Task prompt: From the data below, put every line starting with the one that contains "Naf Seawed alga 2kg" and going on through the one that contains "2 produit(s)", both included, into a JSON list of strings, one string per line, with blank lines and the pictures left out.
[Listed entries]
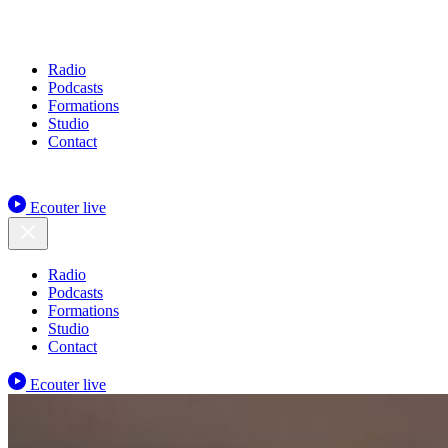
Radio
Podcasts
Formations
Studio
Contact
Ecouter live
Radio
Podcasts
Formations
Studio
Contact
Ecouter live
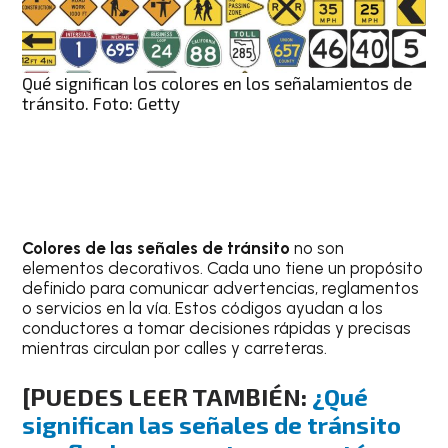
Qué significan los colores en los señalamientos de
tránsito. Foto: Getty
Colores de las señales de tránsito
no son
elementos decorativos. Cada uno tiene un propósito
definido para comunicar advertencias, reglamentos
o servicios en la vía. Estos códigos ayudan a los
conductores a tomar decisiones rápidas y precisas
mientras circulan por calles y carreteras.
[PUEDES LEER TAMBIÉN:
¿Qué
significan las señales de tránsito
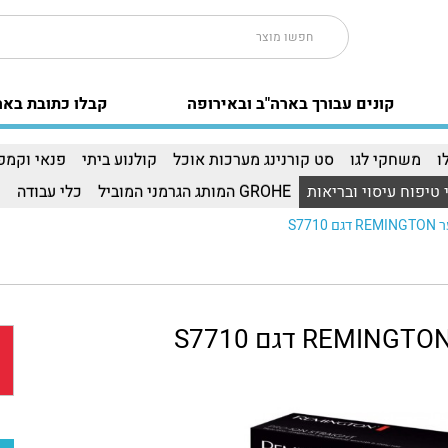
קונים עבורך בארה"ב ובאירופה
קבלו כתובת באר
ו
משחקי לגו
סט קורנינג מערכות אוכל
קולנוע ביתי
פנאי וקמפי
 טיפוח עיסוי ובריאות
GROHE המותג הגרמני המוביל
כלי עבודה
ו
S77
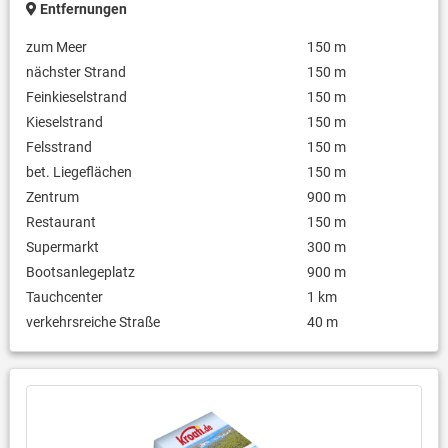
Entfernungen
zum Meer
150 m
nächster Strand
150 m
Feinkieselstrand
150 m
Kieselstrand
150 m
Felsstrand
150 m
bet. Liegeflächen
150 m
Zentrum
900 m
Restaurant
150 m
Supermarkt
300 m
Bootsanlegeplatz
900 m
Tauchcenter
1 km
verkehrsreiche Straße
40 m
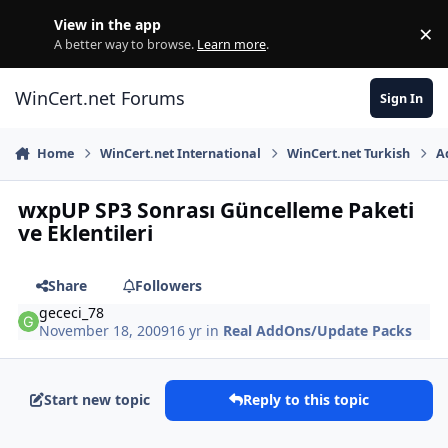
Skip to content
View in the app
×
Di
A better way to browse.
Learn more
.
WinCert.net Forums
Sign In
Home
WinCert.net International
WinCert.net Turkish
A
wxpUP SP3 Sonrası Güncelleme Paketi
ve Eklentileri
Share
Followers
gececi_78
November 18, 2009
16 yr
in
Real AddOns/Update Packs
Start new topic
Reply to this topic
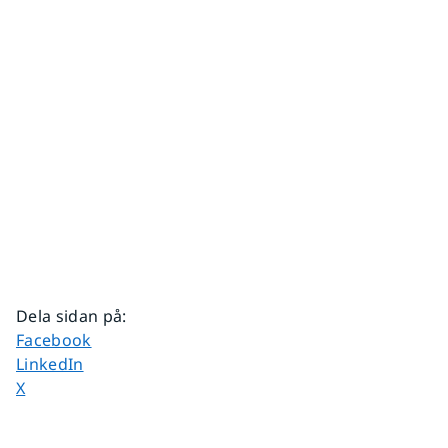
Dela sidan på
:
Dela sidan på
Facebook
Dela sidan på
LinkedIn
Dela sidan på
X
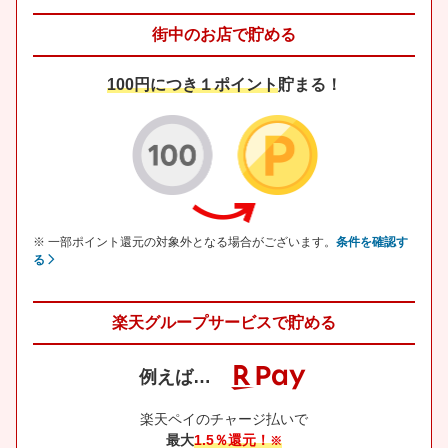
街中のお店で貯める
100円につき１ポイント
貯まる！
※ 一部ポイント還元の対象外となる場合がございます。
条件を確認す
る
楽天グループサービスで貯める
例えば…
楽天ペイのチャージ払いで
最大
1.5％還元！
※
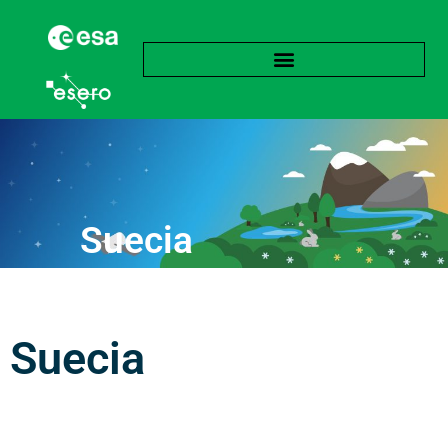
Suecia
Suecia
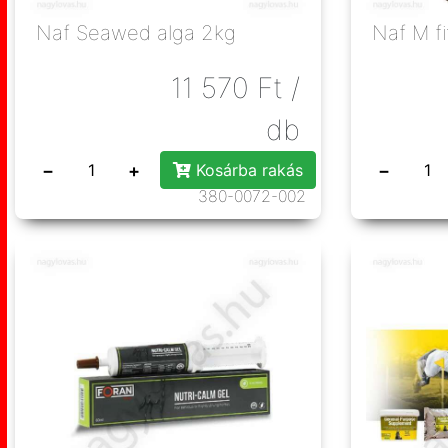
Naf Seawed alga 2kg
Naf M fit
11 570
Ft
/
db
−
+
−
Kosárba rakás
380-0072-002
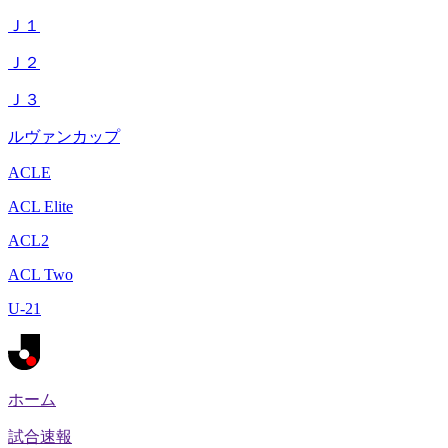
Ｊ１
Ｊ２
Ｊ３
ルヴァンカップ
ACLE
ACL Elite
ACL2
ACL Two
U-21
ホーム
試合速報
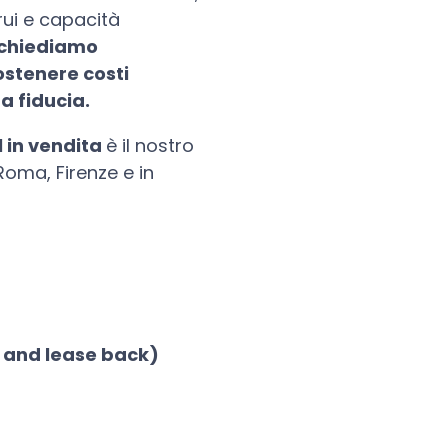
rui e capacità
 chiediamo
ostenere costi
ua fiducia.
l in vendita
è il nostro
Roma, Firenze e in
s and lease back)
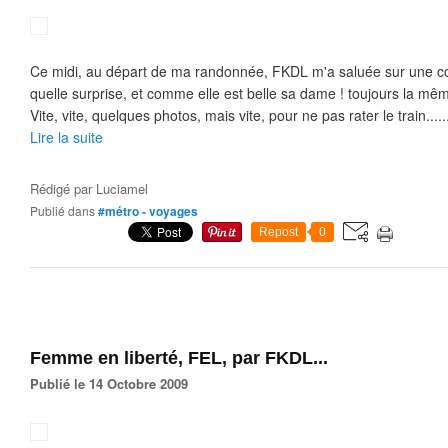
Ce midi, au départ de ma randonnée, FKDL m'a saluée sur une co
quelle surprise, et comme elle est belle sa dame ! toujours la mê
Vite, vite, quelques photos, mais vite, pour ne pas rater le train.....
Lire la suite
Rédigé par
Luciamel
Publié dans
#métro - voyages
Repost
0
Femme en liberté, FEL, par FKDL...
Publié le 14 Octobre 2009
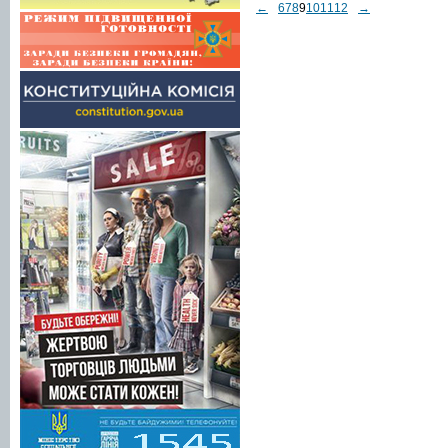
←
6
7
8
9
10
11
12
→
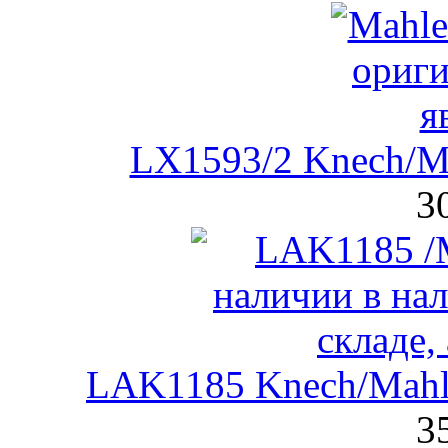
LX1593/2 Knech/M
3
LAK1185 Knech/Mahl
3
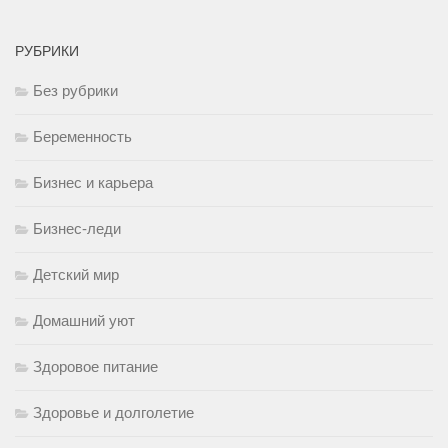
РУБРИКИ
Без рубрики
Беременность
Бизнес и карьера
Бизнес-леди
Детский мир
Домашний уют
Здоровое питание
Здоровье и долголетие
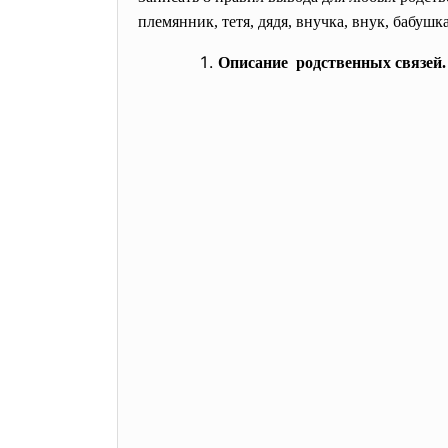
племянник, тетя, дядя, внучка, внук, бабушк
Описание родственных связей.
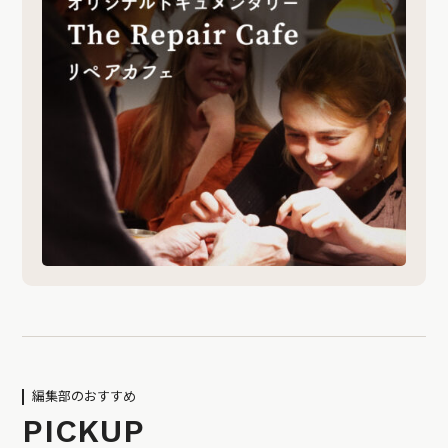
編集部のおすすめ
PICKUP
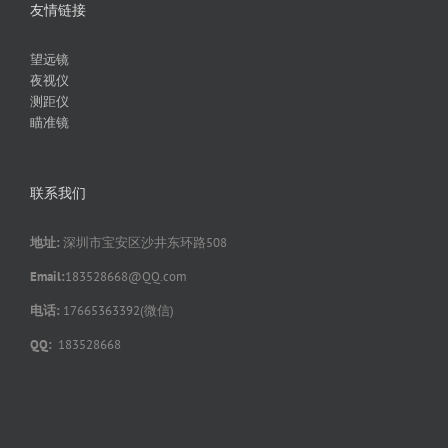
友情链接
望远镜
夜视仪
测距仪
瞄准镜
联系我们
地址:
深圳市宝安区沙井东环路508
Email:
183528668@QQ.com
电话:
17665363392(微信)
QQ:
183528668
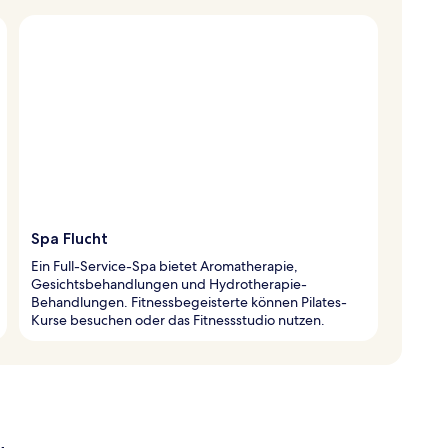
Spa Flucht
Ein Full-Service-Spa bietet Aromatherapie,
Gesichtsbehandlungen und Hydrotherapie-
Behandlungen. Fitnessbegeisterte können Pilates-
Kurse besuchen oder das Fitnessstudio nutzen.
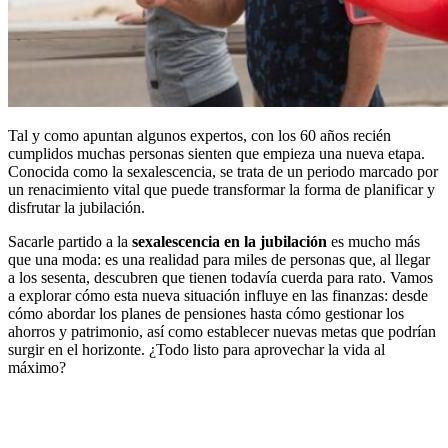
Tal y como apuntan algunos expertos, con los 60 años recién
cumplidos muchas personas sienten que empieza una nueva etapa.
Conocida como la sexalescencia, se trata de un periodo marcado por
un renacimiento vital que puede transformar la forma de planificar y
disfrutar la jubilación.
Sacarle partido a la
sexalescencia en la jubilación
es mucho más
que una moda: es una realidad para miles de personas que, al llegar
a los sesenta, descubren que tienen todavía cuerda para rato. Vamos
a explorar cómo esta nueva situación influye en las finanzas: desde
cómo abordar los planes de pensiones hasta cómo gestionar los
ahorros y patrimonio, así como establecer nuevas metas que podrían
surgir en el horizonte. ¿Todo listo para aprovechar la vida al
máximo?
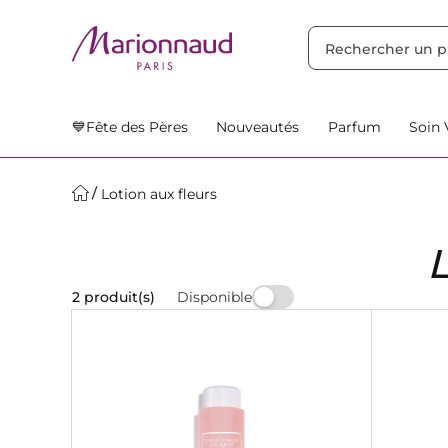
TRIER PAR
Filtres
Nos Suggestions
💙Fête des Pères
Nouveautés
Parfum
Soin 
Lotion aux fleurs
Disponible
2 produit(s)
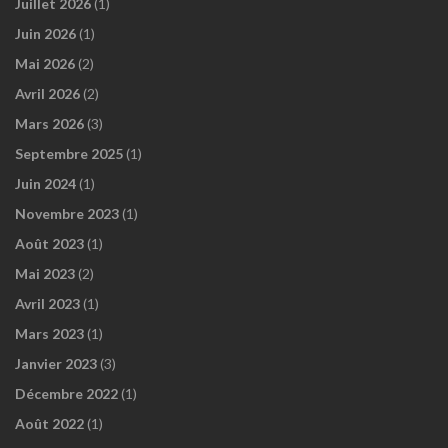
Juillet 2026
(1)
Juin 2026
(1)
Mai 2026
(2)
Avril 2026
(2)
Mars 2026
(3)
Septembre 2025
(1)
Juin 2024
(1)
Novembre 2023
(1)
Août 2023
(1)
Mai 2023
(2)
Avril 2023
(1)
Mars 2023
(1)
Janvier 2023
(3)
Décembre 2022
(1)
Août 2022
(1)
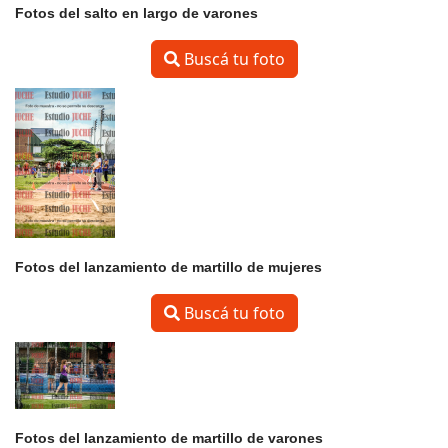
Fotos del salto en largo de varones
Buscá tu foto
Fotos del lanzamiento de martillo de mujeres
Buscá tu foto
Fotos del lanzamiento de martillo de varones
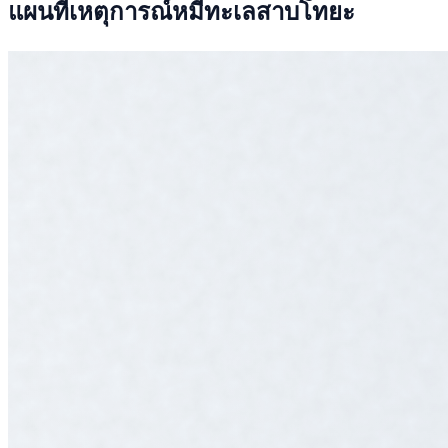
แผนที่เหตุการณ์หมีทะเลสาบโทยะ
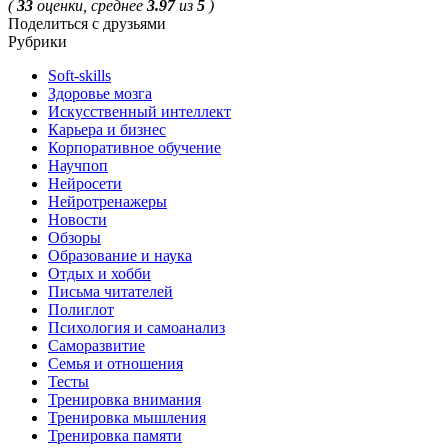
(
33
оценки, среднее
3.97
из
5
)
Поделиться с друзьями
Рубрики
Soft-skills
Здоровье мозга
Искусственный интеллект
Карьера и бизнес
Корпоративное обучение
Научпоп
Нейросети
Нейротренажеры
Новости
Обзоры
Образование и наука
Отдых и хобби
Письма читателей
Полиглот
Психология и самоанализ
Саморазвитие
Семья и отношения
Тесты
Тренировка внимания
Тренировка мышления
Тренировка памяти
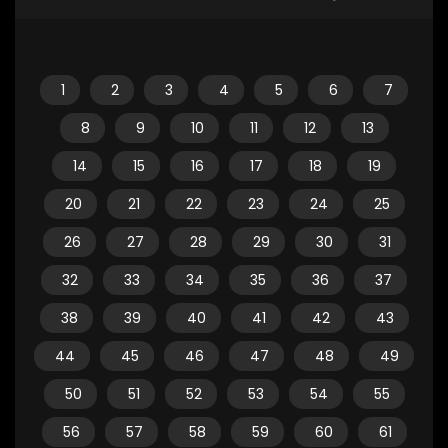
1
2
3
4
5
6
7
8
9
10
11
12
13
14
15
16
17
18
19
20
21
22
23
24
25
26
27
28
29
30
31
32
33
34
35
36
37
38
39
40
41
42
43
44
45
46
47
48
49
50
51
52
53
54
55
56
57
58
59
60
61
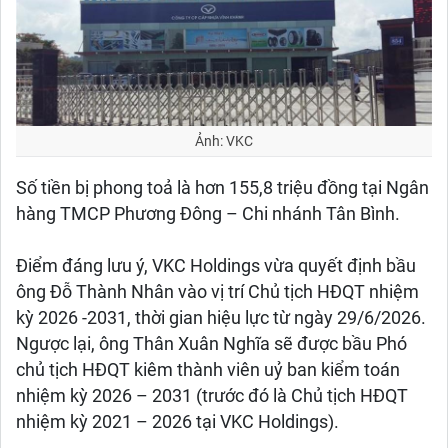
Ảnh: VKC
Số tiền bị phong toả là hơn 155,8 triệu đồng tại Ngân
hàng TMCP Phương Đông – Chi nhánh Tân Bình.
Điểm đáng lưu ý, VKC Holdings vừa quyết định bầu
ông Đỗ Thành Nhân vào vị trí Chủ tịch HĐQT nhiệm
kỳ 2026 -2031, thời gian hiệu lực từ ngày 29/6/2026.
Ngược lại, ông Thân Xuân Nghĩa sẽ được bầu Phó
chủ tịch HĐQT kiêm thành viên uỷ ban kiểm toán
nhiệm kỳ 2026 – 2031 (trước đó là Chủ tịch HĐQT
nhiệm kỳ 2021 – 2026 tại VKC Holdings).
[/Listed entries]
Expected answer:
[
  "Naf Seawed alga 2kg",
  "Naf M fit",
  "11 570",
  "Ft",
  "/",
  "db",
  "−",
  "+",
  "−",
  "Kosárba rakás",
  "380-0072-002",
  "Ｊ１",
  "Ｊ２",
  "Ｊ３",
  "ルヴァンカップ",
  "ACLE",
  "ACL Elite",
  "ACL2",
  "ACL Two",
  "U-21",
  "ホーム",
  "試合速報",
  "rui e capacità",
  " chiediamo",
  "ostenere costi",
  "ua fiducia.",
  "l in vendita",
  "è il nostro",
  "Roma, Firenze e in",
  "s and lease back)",
  "Ce midi, au départ de ma randonnée, FKDL m'a saluée sur une co",
  "quelle surprise, et comme elle est belle sa dame ! toujours la mê",
  "Vite, vite, quelques photos, mais vite, pour ne pas rater le train.....",
  "Lire la suite",
  "Rédigé par",
  "Luciamel",
  "Publié dans",
  "#métro - voyages",
  "Repost",
  "0",
  "Femme en liberté, FEL, par FKDL...",
  "Publié le 14 Octobre 2009",
  "←",
  "6",
  "7",
  "8",
  "9",
  "10",
  "11",
  "12",
  "→",
  "LX1593/2 Knech/M",
  "3",
  "LAK1185 Knech/Mahl",
  "3",
  "РУБРИКИ",
  "Без рубрики",
  "Беременность",
  "Бизнес и карьера",
  "Бизнес-леди",
  "Детский мир",
  "Домашний уют",
  "Здоровое питание",
  "Здоровье и долголетие",
  "племянник, тетя, дядя, внучка, внук, бабушк",
  "Описание родственных связей.",
  "編集部のおすすめ",
  "PICKUP",
  "友情链接",
  "望远镜",
  "夜视仪",
  "测距仪",
  "瞄准镜",
  "联系我们",
  "地址:",
  "深圳市宝安区沙井东环路508",
  "Email:",
  "183528668@QQ.com",
  "电话:",
  "17665363392(微信)",
  "QQ:",
  "183528668",
  "Spa Flucht",
  "Ein Full-Service-Spa bietet Aromatherapie,",
  "Gesichtsbehandlungen und Hydrotherapie-",
  "Behandlungen. Fitnessbegeisterte können Pilates-",
  "Kurse besuchen oder das Fitnessstudio nutzen.",
  "Tal y como apuntan algunos expertos, con los 60 años recién",
  "cumplidos muchas personas sienten que empieza una nueva etapa.",
  "Conocida como la sexalescencia, se trata de un periodo marcado por",
  "un renacimiento vital que puede transformar la forma de planificar y",
  "disfrutar la jubilación.",
  "Sacarle partido a la",
  "sexalescencia en la jubilación",
  "es mucho más",
  "que una moda: es una realidad para miles de personas que, al llegar",
  "a los sesenta, descubren que tienen todavía cuerda para rato. Vamos",
  "a explorar cómo esta nueva situación influye en las finanzas: desde",
  "cómo abordar los planes de pensiones hasta cómo gestionar los",
  "ahorros y patrimonio, así como establecer nuevas metas que podrían",
  "surgir en el horizonte. ¿Todo listo para aprovechar la vida al",
  "máximo?",
  "TRIER PAR",
  "Filtres",
  "Nos Suggestions",
  "💙Fête des Pères",
  "Nouveautés",
  "Parfum",
  "Soin ",
  "Lotion aux fleurs",
  "Disponible",
  "2 produit(s)"
]